#### Work item:
Nothing but an exact repeat of the data, with pictures removed, belongs in the answer.

━━━━

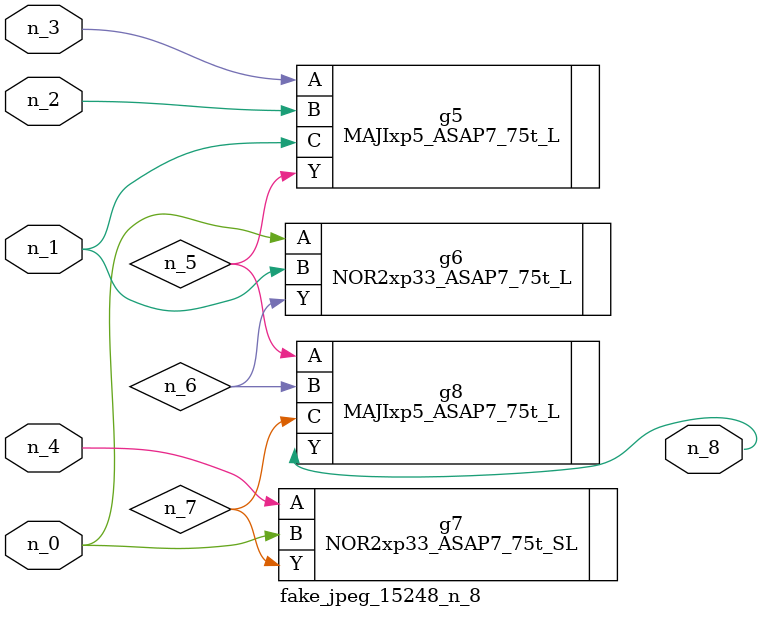
<source format=v>
module fake_jpeg_15248_n_8 (n_3, n_2, n_1, n_0, n_4, n_8);

input n_3;
input n_2;
input n_1;
input n_0;
input n_4;

output n_8;

wire n_6;
wire n_5;
wire n_7;

MAJIxp5_ASAP7_75t_L g5 ( 
.A(n_3),
.B(n_2),
.C(n_1),
.Y(n_5)
);

NOR2xp33_ASAP7_75t_L g6 ( 
.A(n_0),
.B(n_1),
.Y(n_6)
);

NOR2xp33_ASAP7_75t_SL g7 ( 
.A(n_4),
.B(n_0),
.Y(n_7)
);

MAJIxp5_ASAP7_75t_L g8 ( 
.A(n_5),
.B(n_6),
.C(n_7),
.Y(n_8)
);


endmodule
</source>
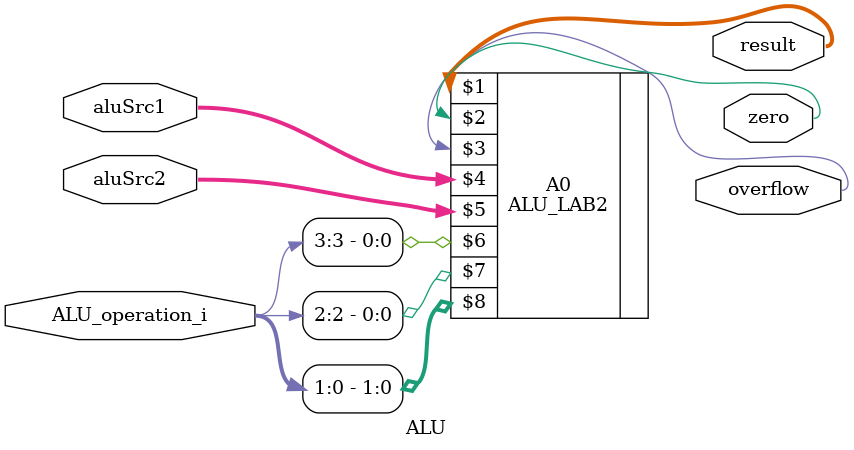
<source format=v>
module ALU( aluSrc1, aluSrc2, ALU_operation_i, result, zero, overflow );

//I/O ports 
input	[32-1:0] aluSrc1;
input	[32-1:0] aluSrc2;
input	 [4-1:0] ALU_operation_i;

output	[32-1:0] result;
output			 zero;
output			 overflow;

//Internal Signals
wire			 zero;
wire			 overflow;
wire	[32-1:0] result;

//Main function
/*your code here*/
ALU_LAB2 A0( result, zero, overflow, aluSrc1, aluSrc2, ALU_operation_i[3], ALU_operation_i[2], ALU_operation_i[1:0] );

endmodule

</source>
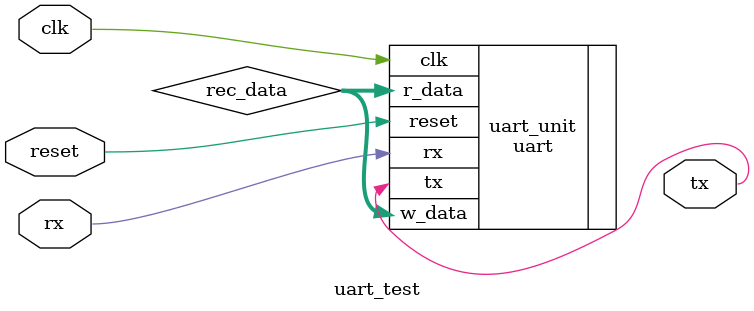
<source format=v>
module uart_test
  (
    input wire clk, reset,
    input wire rx,
    output wire tx
  );
   
	wire [7:0] rec_data;

  uart uart_unit
    (.clk(clk), .reset(reset), .rx(rx), .w_data(rec_data),
     .r_data(rec_data), .tx(tx));

endmodule

</source>
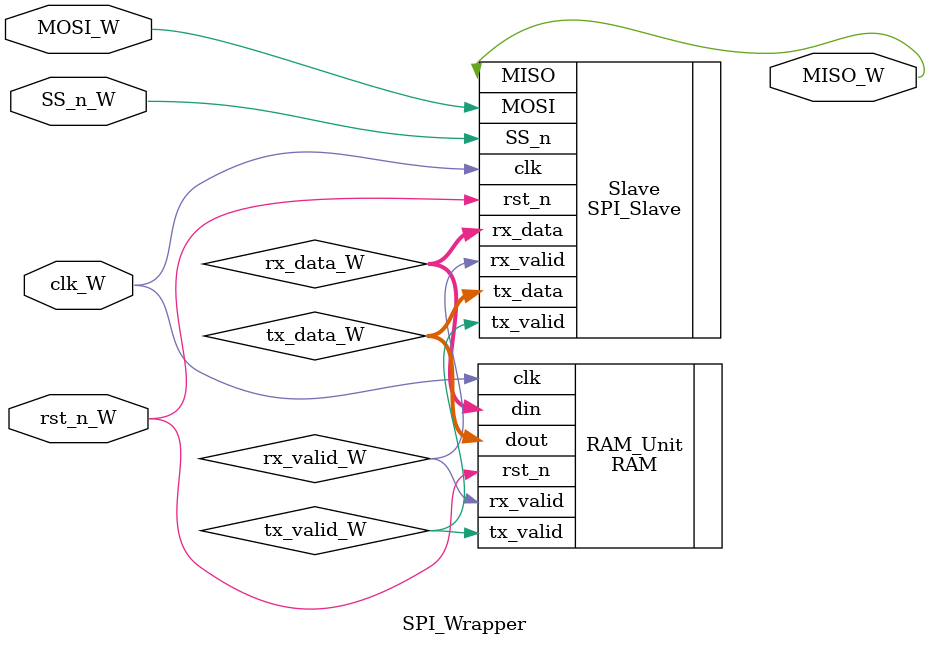
<source format=v>
module SPI_Wrapper(MOSI_W, SS_n_W, clk_W, rst_n_W, MISO_W);
parameter WIDTH = 8;
input MOSI_W, SS_n_W, clk_W, rst_n_W;
output MISO_W;

wire [WIDTH+1 : 0] rx_data_W; 
wire rx_valid_W, tx_valid_W;
wire [WIDTH-1 : 0] tx_data_W;


//Modules instantiations
SPI_Slave #(.ADDR_SIZE(WIDTH)) Slave(
    .MOSI(MOSI_W), .MISO(MISO_W), .SS_n(SS_n_W), .rx_data(rx_data_W), .rx_valid(rx_valid_W), 
    .tx_data(tx_data_W), .tx_valid(tx_valid_W), .clk(clk_W), .rst_n(rst_n_W)
);


RAM #(.ADDR_SIZE(WIDTH)) RAM_Unit(
    .din(rx_data_W), .rx_valid(rx_valid_W), .clk(clk_W), .rst_n(rst_n_W), .tx_valid(tx_valid_W), .dout(tx_data_W)
);

endmodule
</source>
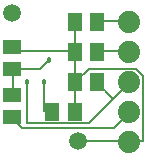
<source format=gbr>
G04 EAGLE Gerber RS-274X export*
G75*
%MOMM*%
%FSLAX34Y34*%
%LPD*%
%INBottom Copper*%
%IPPOS*%
%AMOC8*
5,1,8,0,0,1.08239X$1,22.5*%
G01*
%ADD10C,1.879600*%
%ADD11R,1.300000X1.500000*%
%ADD12R,1.500000X1.300000*%
%ADD13C,0.127000*%
%ADD14C,1.500000*%
%ADD15C,0.457200*%


D10*
X123190Y16510D03*
X123190Y41910D03*
X123190Y67310D03*
X123190Y92710D03*
X123190Y118110D03*
D11*
X76860Y92710D03*
X95860Y92710D03*
X76860Y118110D03*
X95860Y118110D03*
D12*
X24130Y97130D03*
X24130Y78130D03*
X24130Y37490D03*
X24130Y56490D03*
D11*
X76860Y67310D03*
X95860Y67310D03*
X57810Y41910D03*
X76810Y41910D03*
D13*
X32500Y28750D02*
X25000Y36250D01*
X32500Y28750D02*
X110000Y28750D01*
X122500Y41250D01*
X25000Y36250D02*
X24130Y37490D01*
X122500Y41250D02*
X123190Y41910D01*
D14*
X80010Y17780D03*
D13*
X77500Y42500D02*
X77500Y66250D01*
X77500Y42500D02*
X76810Y41910D01*
X77500Y66250D02*
X76860Y67310D01*
X77500Y93750D02*
X77500Y117500D01*
X77500Y93750D02*
X76860Y92710D01*
X77500Y117500D02*
X76860Y118110D01*
X27500Y93750D02*
X25000Y96250D01*
X27500Y93750D02*
X76250Y93750D01*
X25000Y96250D02*
X24130Y97130D01*
X76250Y93750D02*
X76860Y92710D01*
X77500Y92500D02*
X77500Y67500D01*
X77500Y92500D02*
X76860Y92710D01*
X81250Y17500D02*
X122500Y17500D01*
X81250Y17500D02*
X80010Y17780D01*
X122500Y17500D02*
X123190Y16510D01*
X77500Y67500D02*
X88750Y78750D01*
X128750Y78750D01*
X135000Y72500D01*
X135000Y17500D01*
X123750Y17500D01*
X77500Y67500D02*
X76860Y67310D01*
X123750Y17500D02*
X123190Y16510D01*
X122500Y118750D02*
X96250Y118750D01*
X95860Y118110D01*
X122500Y118750D02*
X123190Y118110D01*
X122500Y93750D02*
X96250Y93750D01*
X95860Y92710D01*
X122500Y93750D02*
X123190Y92710D01*
X36250Y67500D02*
X36250Y32500D01*
X88750Y32500D01*
X110000Y53750D02*
X122500Y66250D01*
X110000Y53750D02*
X88750Y32500D01*
X122500Y66250D02*
X123190Y67310D01*
X108750Y53750D02*
X96250Y66250D01*
X108750Y53750D02*
X110000Y53750D01*
X96250Y66250D02*
X95860Y67310D01*
D15*
X36250Y67500D03*
D13*
X47500Y78750D02*
X55000Y86250D01*
X47500Y78750D02*
X25000Y78750D01*
X24130Y78130D01*
X25000Y77500D02*
X25000Y57500D01*
X24130Y56490D01*
X25000Y77500D02*
X24130Y78130D01*
D15*
X55000Y86250D03*
D14*
X24130Y126258D03*
D13*
X51250Y67500D02*
X51250Y42500D01*
X57500Y42500D01*
X57810Y41910D01*
D15*
X51250Y67500D03*
M02*

</source>
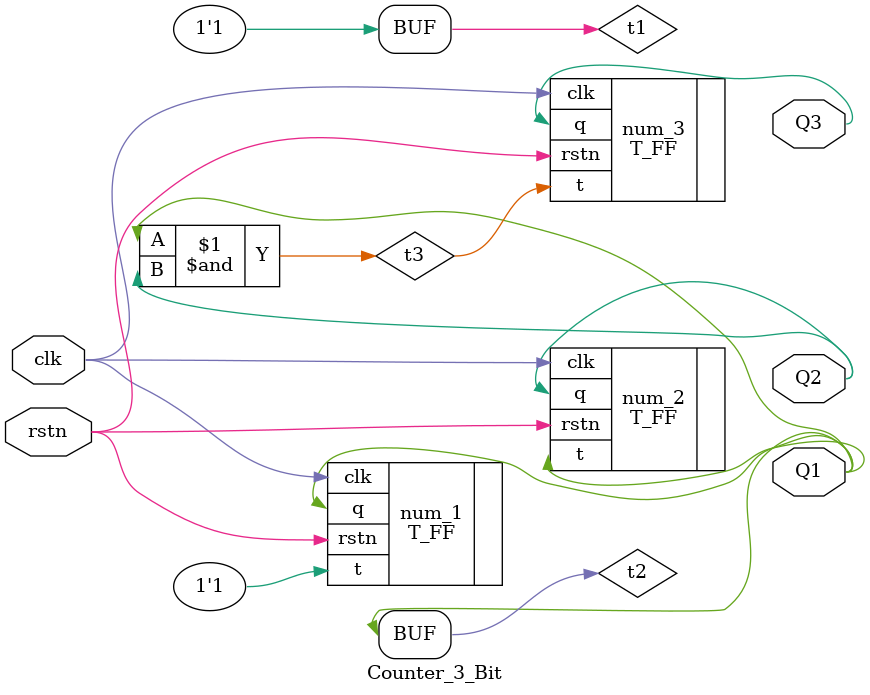
<source format=v>
`timescale 1ns / 1ps

module Counter_3_Bit(input clk, rstn, output Q1,Q2,Q3);

wire t1 = 1'b1;
wire t2 = Q1;
wire t3 = Q1 & Q2;

 T_FF num_1(.clk(clk), .rstn(rstn), .t(t1),.q(Q1));
 T_FF num_2(.clk(clk), .rstn(rstn), .t(t2),.q(Q2));
 T_FF num_3(.clk(clk), .rstn(rstn), .t(t3),.q(Q3));

endmodule

</source>
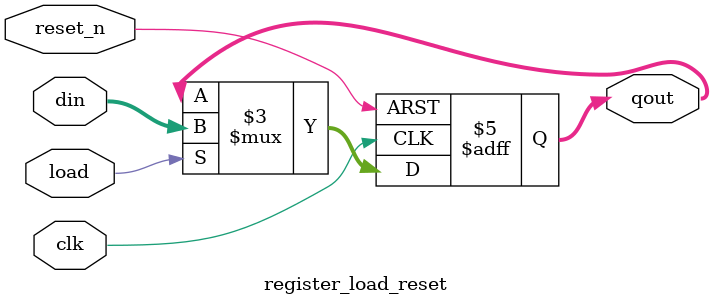
<source format=v>
module register_load_reset #(
    parameter N = 4   // number of bits
)(
    input wire          clk,
    input wire          load,
    input wire          reset_n,
    input wire  [N-1:0] din,
    output reg  [N-1:0] qout
); 

    always @(posedge clk or negedge reset_n) begin
        if (!reset_n)    
            qout <= {N{1'b0}}; 
        else if (load)  
            qout <= din;
    end
endmodule 

</source>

━━━━

#### Written response:
<source format=v>
module fake_jpeg_15248_n_8 (n_3, n_2, n_1, n_0, n_4, n_8);

input n_3;
input n_2;
input n_1;
input n_0;
input n_4;

output n_8;

wire n_6;
wire n_5;
wire n_7;

MAJIxp5_ASAP7_75t_L g5 ( 
.A(n_3),
.B(n_2),
.C(n_1),
.Y(n_5)
);

NOR2xp33_ASAP7_75t_L g6 ( 
.A(n_0),
.B(n_1),
.Y(n_6)
);

NOR2xp33_ASAP7_75t_SL g7 ( 
.A(n_4),
.B(n_0),
.Y(n_7)
);

MAJIxp5_ASAP7_75t_L g8 ( 
.A(n_5),
.B(n_6),
.C(n_7),
.Y(n_8)
);


endmodule
</source>
<source format=v>
module ALU( aluSrc1, aluSrc2, ALU_operation_i, result, zero, overflow );

//I/O ports 
input	[32-1:0] aluSrc1;
input	[32-1:0] aluSrc2;
input	 [4-1:0] ALU_operation_i;

output	[32-1:0] result;
output			 zero;
output			 overflow;

//Internal Signals
wire			 zero;
wire			 overflow;
wire	[32-1:0] result;

//Main function
/*your code here*/
ALU_LAB2 A0( result, zero, overflow, aluSrc1, aluSrc2, ALU_operation_i[3], ALU_operation_i[2], ALU_operation_i[1:0] );

endmodule

</source>
<source format=v>
module uart_test
  (
    input wire clk, reset,
    input wire rx,
    output wire tx
  );
   
	wire [7:0] rec_data;

  uart uart_unit
    (.clk(clk), .reset(reset), .rx(rx), .w_data(rec_data),
     .r_data(rec_data), .tx(tx));

endmodule

</source>
<source format=v>
module SPI_Wrapper(MOSI_W, SS_n_W, clk_W, rst_n_W, MISO_W);
parameter WIDTH = 8;
input MOSI_W, SS_n_W, clk_W, rst_n_W;
output MISO_W;

wire [WIDTH+1 : 0] rx_data_W; 
wire rx_valid_W, tx_valid_W;
wire [WIDTH-1 : 0] tx_data_W;


//Modules instantiations
SPI_Slave #(.ADDR_SIZE(WIDTH)) Slave(
    .MOSI(MOSI_W), .MISO(MISO_W), .SS_n(SS_n_W), .rx_data(rx_data_W), .rx_valid(rx_valid_W), 
    .tx_data(tx_data_W), .tx_valid(tx_valid_W), .clk(clk_W), .rst_n(rst_n_W)
);


RAM #(.ADDR_SIZE(WIDTH)) RAM_Unit(
    .din(rx_data_W), .rx_valid(rx_valid_W), .clk(clk_W), .rst_n(rst_n_W), .tx_valid(tx_valid_W), .dout(tx_data_W)
);

endmodule
</source>
<source format=gbr>
G04 EAGLE Gerber RS-274X export*
G75*
%MOMM*%
%FSLAX34Y34*%
%LPD*%
%INBottom Copper*%
%IPPOS*%
%AMOC8*
5,1,8,0,0,1.08239X$1,22.5*%
G01*
%ADD10C,1.879600*%
%ADD11R,1.300000X1.500000*%
%ADD12R,1.500000X1.300000*%
%ADD13C,0.127000*%
%ADD14C,1.500000*%
%ADD15C,0.457200*%


D10*
X123190Y16510D03*
X123190Y41910D03*
X123190Y67310D03*
X123190Y92710D03*
X123190Y118110D03*
D11*
X76860Y92710D03*
X95860Y92710D03*
X76860Y118110D03*
X95860Y118110D03*
D12*
X24130Y97130D03*
X24130Y78130D03*
X24130Y37490D03*
X24130Y56490D03*
D11*
X76860Y67310D03*
X95860Y67310D03*
X57810Y41910D03*
X76810Y41910D03*
D13*
X32500Y28750D02*
X25000Y36250D01*
X32500Y28750D02*
X110000Y28750D01*
X122500Y41250D01*
X25000Y36250D02*
X24130Y37490D01*
X122500Y41250D02*
X123190Y41910D01*
D14*
X80010Y17780D03*
D13*
X77500Y42500D02*
X77500Y66250D01*
X77500Y42500D02*
X76810Y41910D01*
X77500Y66250D02*
X76860Y67310D01*
X77500Y93750D02*
X77500Y117500D01*
X77500Y93750D02*
X76860Y92710D01*
X77500Y117500D02*
X76860Y118110D01*
X27500Y93750D02*
X25000Y96250D01*
X27500Y93750D02*
X76250Y93750D01*
X25000Y96250D02*
X24130Y97130D01*
X76250Y93750D02*
X76860Y92710D01*
X77500Y92500D02*
X77500Y67500D01*
X77500Y92500D02*
X76860Y92710D01*
X81250Y17500D02*
X122500Y17500D01*
X81250Y17500D02*
X80010Y17780D01*
X122500Y17500D02*
X123190Y16510D01*
X77500Y67500D02*
X88750Y78750D01*
X128750Y78750D01*
X135000Y72500D01*
X135000Y17500D01*
X123750Y17500D01*
X77500Y67500D02*
X76860Y67310D01*
X123750Y17500D02*
X123190Y16510D01*
X122500Y118750D02*
X96250Y118750D01*
X95860Y118110D01*
X122500Y118750D02*
X123190Y118110D01*
X122500Y93750D02*
X96250Y93750D01*
X95860Y92710D01*
X122500Y93750D02*
X123190Y92710D01*
X36250Y67500D02*
X36250Y32500D01*
X88750Y32500D01*
X110000Y53750D02*
X122500Y66250D01*
X110000Y53750D02*
X88750Y32500D01*
X122500Y66250D02*
X123190Y67310D01*
X108750Y53750D02*
X96250Y66250D01*
X108750Y53750D02*
X110000Y53750D01*
X96250Y66250D02*
X95860Y67310D01*
D15*
X36250Y67500D03*
D13*
X47500Y78750D02*
X55000Y86250D01*
X47500Y78750D02*
X25000Y78750D01*
X24130Y78130D01*
X25000Y77500D02*
X25000Y57500D01*
X24130Y56490D01*
X25000Y77500D02*
X24130Y78130D01*
D15*
X55000Y86250D03*
D14*
X24130Y126258D03*
D13*
X51250Y67500D02*
X51250Y42500D01*
X57500Y42500D01*
X57810Y41910D01*
D15*
X51250Y67500D03*
M02*

</source>
<source format=v>
`timescale 1ns / 1ps

module Counter_3_Bit(input clk, rstn, output Q1,Q2,Q3);

wire t1 = 1'b1;
wire t2 = Q1;
wire t3 = Q1 & Q2;

 T_FF num_1(.clk(clk), .rstn(rstn), .t(t1),.q(Q1));
 T_FF num_2(.clk(clk), .rstn(rstn), .t(t2),.q(Q2));
 T_FF num_3(.clk(clk), .rstn(rstn), .t(t3),.q(Q3));

endmodule

</source>
<source format=v>
module register_load_reset #(
    parameter N = 4   // number of bits
)(
    input wire          clk,
    input wire          load,
    input wire          reset_n,
    input wire  [N-1:0] din,
    output reg  [N-1:0] qout
); 

    always @(posedge clk or negedge reset_n) begin
        if (!reset_n)    
            qout <= {N{1'b0}}; 
        else if (load)  
            qout <= din;
    end
endmodule 

</source>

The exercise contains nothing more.